• _TEXT BLOCK_
+ + + + + + +

A Cost-Effective Journey to Building a Blog with Jekyll and GitHub Pages
(Or: How I Stopped Paying So Damn Much for Web Hosting)
I spent ages thinking about how to build my portfolio site. WordPress felt bloated, Squarespace was expensive, and writing everything from scratch seemed like overkill. After a bit of research I stumbled across Jekyll and GitHub Pages. A few hours later, I had a working site for practically nothing.
Here’s how I did it.
Why I Built This Site
- I Keep Forgetting What I’ve Done
Last month, I spent an hour hunting through old Google Docs trying to find how I’d fixed a Docker networking issue. Never again. Now everything goes here. - It’s Hard to Get a Job without a Portfolio
I’ve been looking for a job for a while now, and I’ve found that most companies want to see what I’ve done. This site is my portfolio. - I’m Tired of Paying for Web Hosting
I don’t imagine many people will read these posts, other than the occasional recruiter so why pay for hosting?
Step 1: Domain
Finding a Domain Name
I bought wildermoth.com through GoDaddy for ~$20/year (including domain privacy to keep my info off spam lists). I use this domain for my email aswell so it’s a win-win.
Hosting
Many providers charge $100+/year for basic plans. Then I discovered GitHub Pages, which offers free hosting with seamless Git integration. Setting it up took minutes:
- Create a repository named
<username>.github.io
. - Push your site files.
- Boom. Live at
https://<username>.github.io
.
GitHub Pages’ official guide walks you through it.
Step 2: DNS
To point my GoDaddy domain to GitHub Pages, I had to update DNS records—a task that sounds scarier than it is.
The A Records
In GoDaddy’s DNS Manager, I added four A records pointing to GitHub’s IP addresses:
185.199.108.153
185.199.109.153
185.199.110.153
185.199.111.153
These ensure traffic to wildermoth.com
reaches GitHub’s servers.

+ + + + + + +

(Entries drawn from a collection)
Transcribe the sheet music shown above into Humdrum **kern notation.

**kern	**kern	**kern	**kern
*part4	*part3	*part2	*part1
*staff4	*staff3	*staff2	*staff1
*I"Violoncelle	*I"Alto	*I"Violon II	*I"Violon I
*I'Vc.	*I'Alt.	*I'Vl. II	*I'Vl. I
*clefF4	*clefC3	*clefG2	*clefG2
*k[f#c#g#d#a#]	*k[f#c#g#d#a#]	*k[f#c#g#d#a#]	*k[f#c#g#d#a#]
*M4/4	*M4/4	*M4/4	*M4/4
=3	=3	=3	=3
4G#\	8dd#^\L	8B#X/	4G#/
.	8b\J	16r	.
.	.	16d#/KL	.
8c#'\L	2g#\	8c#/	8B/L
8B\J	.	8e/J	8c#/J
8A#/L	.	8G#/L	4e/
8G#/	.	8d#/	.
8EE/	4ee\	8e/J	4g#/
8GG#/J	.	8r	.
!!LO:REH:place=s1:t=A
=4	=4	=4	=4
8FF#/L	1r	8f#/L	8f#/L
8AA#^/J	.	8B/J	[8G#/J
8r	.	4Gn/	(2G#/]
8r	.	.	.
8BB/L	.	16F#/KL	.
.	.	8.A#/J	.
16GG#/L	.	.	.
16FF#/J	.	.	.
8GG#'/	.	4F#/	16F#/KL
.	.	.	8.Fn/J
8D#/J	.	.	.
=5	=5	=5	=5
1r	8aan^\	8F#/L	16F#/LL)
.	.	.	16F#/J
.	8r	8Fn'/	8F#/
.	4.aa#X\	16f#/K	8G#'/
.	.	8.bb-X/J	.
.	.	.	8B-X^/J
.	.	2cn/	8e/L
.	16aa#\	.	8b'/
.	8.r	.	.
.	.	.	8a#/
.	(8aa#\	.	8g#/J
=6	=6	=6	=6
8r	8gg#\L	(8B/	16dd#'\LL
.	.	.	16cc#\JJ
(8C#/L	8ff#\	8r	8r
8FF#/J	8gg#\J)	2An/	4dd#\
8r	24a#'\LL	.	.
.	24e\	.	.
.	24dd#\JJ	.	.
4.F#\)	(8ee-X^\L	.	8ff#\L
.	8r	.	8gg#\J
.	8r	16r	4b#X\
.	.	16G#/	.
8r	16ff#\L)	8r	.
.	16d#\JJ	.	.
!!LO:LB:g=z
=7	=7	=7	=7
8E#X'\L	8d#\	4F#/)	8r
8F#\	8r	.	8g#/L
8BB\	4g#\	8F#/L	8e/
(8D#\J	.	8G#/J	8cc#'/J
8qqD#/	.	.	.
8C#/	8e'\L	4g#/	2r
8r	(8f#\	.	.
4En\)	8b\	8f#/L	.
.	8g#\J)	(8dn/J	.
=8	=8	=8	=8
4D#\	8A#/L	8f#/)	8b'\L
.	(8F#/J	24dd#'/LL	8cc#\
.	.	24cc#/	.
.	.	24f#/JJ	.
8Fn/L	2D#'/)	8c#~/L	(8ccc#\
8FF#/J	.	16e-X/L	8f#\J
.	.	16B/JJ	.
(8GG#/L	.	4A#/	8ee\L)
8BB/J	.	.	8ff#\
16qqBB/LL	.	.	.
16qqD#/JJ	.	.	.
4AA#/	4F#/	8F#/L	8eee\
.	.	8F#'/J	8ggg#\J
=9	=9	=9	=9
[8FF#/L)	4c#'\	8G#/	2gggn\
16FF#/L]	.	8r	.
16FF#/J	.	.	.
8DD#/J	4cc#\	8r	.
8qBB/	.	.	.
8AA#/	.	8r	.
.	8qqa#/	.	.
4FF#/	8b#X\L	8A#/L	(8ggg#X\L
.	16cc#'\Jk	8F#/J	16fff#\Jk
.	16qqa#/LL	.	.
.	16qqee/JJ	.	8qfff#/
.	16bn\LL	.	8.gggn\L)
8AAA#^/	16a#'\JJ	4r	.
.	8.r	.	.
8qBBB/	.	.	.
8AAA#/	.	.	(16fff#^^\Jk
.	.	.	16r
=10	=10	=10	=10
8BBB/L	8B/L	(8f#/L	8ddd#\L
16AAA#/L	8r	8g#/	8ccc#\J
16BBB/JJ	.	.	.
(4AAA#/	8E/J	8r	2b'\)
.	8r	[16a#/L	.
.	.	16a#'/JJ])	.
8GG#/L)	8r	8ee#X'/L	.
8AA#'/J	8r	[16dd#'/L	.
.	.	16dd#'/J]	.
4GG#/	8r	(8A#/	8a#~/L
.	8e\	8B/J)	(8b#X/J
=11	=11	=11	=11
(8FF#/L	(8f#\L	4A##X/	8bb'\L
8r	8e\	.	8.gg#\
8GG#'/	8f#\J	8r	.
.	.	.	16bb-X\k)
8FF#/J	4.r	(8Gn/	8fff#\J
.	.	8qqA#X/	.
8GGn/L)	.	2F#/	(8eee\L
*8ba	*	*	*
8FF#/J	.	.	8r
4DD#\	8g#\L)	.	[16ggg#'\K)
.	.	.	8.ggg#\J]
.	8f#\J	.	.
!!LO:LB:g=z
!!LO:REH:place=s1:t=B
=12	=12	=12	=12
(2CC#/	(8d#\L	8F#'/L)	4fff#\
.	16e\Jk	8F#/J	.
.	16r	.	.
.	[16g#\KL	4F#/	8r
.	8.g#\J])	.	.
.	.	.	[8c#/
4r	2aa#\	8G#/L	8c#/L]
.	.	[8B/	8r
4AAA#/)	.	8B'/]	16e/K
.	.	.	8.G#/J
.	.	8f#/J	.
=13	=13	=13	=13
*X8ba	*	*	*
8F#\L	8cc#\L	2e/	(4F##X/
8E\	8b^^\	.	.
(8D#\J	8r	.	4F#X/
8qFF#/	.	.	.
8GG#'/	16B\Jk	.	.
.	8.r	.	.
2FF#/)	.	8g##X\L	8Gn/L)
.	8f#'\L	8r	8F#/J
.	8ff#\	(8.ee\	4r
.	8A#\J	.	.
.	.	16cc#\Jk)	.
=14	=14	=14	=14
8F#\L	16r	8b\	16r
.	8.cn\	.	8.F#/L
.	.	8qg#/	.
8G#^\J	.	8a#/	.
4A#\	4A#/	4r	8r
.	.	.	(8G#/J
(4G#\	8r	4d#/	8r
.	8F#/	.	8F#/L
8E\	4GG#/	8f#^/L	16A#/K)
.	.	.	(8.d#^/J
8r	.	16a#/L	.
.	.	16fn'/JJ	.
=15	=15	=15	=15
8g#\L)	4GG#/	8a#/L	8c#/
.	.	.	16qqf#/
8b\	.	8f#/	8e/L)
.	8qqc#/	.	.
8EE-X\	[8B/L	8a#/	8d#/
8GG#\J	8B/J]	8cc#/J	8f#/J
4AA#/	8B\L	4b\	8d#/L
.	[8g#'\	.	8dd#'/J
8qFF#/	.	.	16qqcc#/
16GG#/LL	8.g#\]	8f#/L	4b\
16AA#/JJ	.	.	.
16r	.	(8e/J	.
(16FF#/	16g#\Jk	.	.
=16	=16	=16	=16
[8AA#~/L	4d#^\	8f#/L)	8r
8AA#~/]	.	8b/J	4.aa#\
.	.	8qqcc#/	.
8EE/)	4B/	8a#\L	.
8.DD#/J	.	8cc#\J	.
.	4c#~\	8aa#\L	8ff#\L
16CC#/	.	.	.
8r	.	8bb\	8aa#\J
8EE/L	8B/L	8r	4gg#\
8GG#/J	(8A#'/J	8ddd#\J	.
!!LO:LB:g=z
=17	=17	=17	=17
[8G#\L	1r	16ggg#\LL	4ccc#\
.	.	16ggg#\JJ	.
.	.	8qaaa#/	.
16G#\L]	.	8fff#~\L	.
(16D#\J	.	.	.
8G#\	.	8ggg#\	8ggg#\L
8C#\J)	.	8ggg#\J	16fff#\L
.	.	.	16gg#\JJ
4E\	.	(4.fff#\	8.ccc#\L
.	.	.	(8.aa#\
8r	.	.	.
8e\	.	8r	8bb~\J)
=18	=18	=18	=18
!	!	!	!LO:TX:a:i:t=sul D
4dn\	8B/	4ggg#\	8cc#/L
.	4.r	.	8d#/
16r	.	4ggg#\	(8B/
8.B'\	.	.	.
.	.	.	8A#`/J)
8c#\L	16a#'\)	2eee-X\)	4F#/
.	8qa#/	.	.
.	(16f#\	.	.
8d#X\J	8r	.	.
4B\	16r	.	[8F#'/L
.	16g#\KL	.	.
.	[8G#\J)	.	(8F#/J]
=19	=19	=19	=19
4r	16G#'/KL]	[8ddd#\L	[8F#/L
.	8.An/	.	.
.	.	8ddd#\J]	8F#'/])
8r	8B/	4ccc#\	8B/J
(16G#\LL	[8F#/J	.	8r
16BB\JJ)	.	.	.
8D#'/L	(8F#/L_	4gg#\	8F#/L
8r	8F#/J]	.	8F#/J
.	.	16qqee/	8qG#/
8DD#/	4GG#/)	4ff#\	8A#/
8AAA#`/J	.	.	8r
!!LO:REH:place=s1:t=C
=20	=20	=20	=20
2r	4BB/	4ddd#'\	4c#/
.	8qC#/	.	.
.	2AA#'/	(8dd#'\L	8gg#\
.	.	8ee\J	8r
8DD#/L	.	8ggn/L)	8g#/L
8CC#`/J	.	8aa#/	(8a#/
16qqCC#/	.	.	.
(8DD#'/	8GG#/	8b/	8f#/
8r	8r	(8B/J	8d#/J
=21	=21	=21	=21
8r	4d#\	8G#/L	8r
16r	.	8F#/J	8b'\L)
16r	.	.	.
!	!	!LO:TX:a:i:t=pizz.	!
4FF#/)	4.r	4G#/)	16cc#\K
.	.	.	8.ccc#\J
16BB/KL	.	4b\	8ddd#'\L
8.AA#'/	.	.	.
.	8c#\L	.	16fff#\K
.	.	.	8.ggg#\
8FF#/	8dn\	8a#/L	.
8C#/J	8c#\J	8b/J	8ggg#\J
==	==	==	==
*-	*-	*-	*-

+ + + + + + +

• _TASKS_
**A)** According to the write-up on building a blog with Jekyll and GitHub Pages, how much did the domain cost each year through GoDaddy?
**B)** Repeat the Jekyll blog write-up from "- Boom. Live" to "than it is.".
**C)** Carry on the write-up about building a blog with Jekyll and GitHub Pages, picking up after its last sentence.

• _RESPONSES TO THE TASKS_
**A)** About $20 a year, including domain privacy.

**B)**
- Boom. Live at
https://<username>.github.io
.
GitHub Pages’ official guide walks you through it.
Step 2: DNS
To point my GoDaddy domain to GitHub Pages, I had to update DNS records—a task that sounds scarier than it is.

**C)**
The CNAME File
Next, I added a CNAME
file to my GitHub repo containing my domain (wildermoth.com
). Then, I created a CNAME record in GoDaddy pointing www.wildermoth.com
to <username>.github.io
.
Adding A records in GoDaddy’s DNS Manager
Setting up the CNAME record
Patience is key: DNS changes can take up to 48 hours to propagate. Mine went live in about 3!
Step 3: Jekyll
Static site generators like Jekyll let you create blogs using Markdown—no databases, no CMS. Perfect for writers who love code editors over dashboards.
Why Jekyll?
- Simplicity: Write posts in Markdown, Jekyll compiles them into HTML.
- Themes: I chose the Minimal Mistakes theme for its clean design and responsiveness.
- Git Integration: Edit locally, push to GitHub, and your site updates automatically.
I followed Jekyll’s documentation to set up the basics. The _posts
folder now houses all my articles, and the _config.yml
file handles site-wide settings.
Why This Beats WordPress (For Me)
- Cost: $20/year vs. $100+/year for hosting + premium themes.
- Control: Everything lives in a Git repo. No plugins breaking after updates.
- Learning: Understanding DNS, static sites, and GitHub Actions.
Final Thoughts
Building this site was equal parts rewarding and frustrating. But the payoff is a fully customizable, cost-effective platform.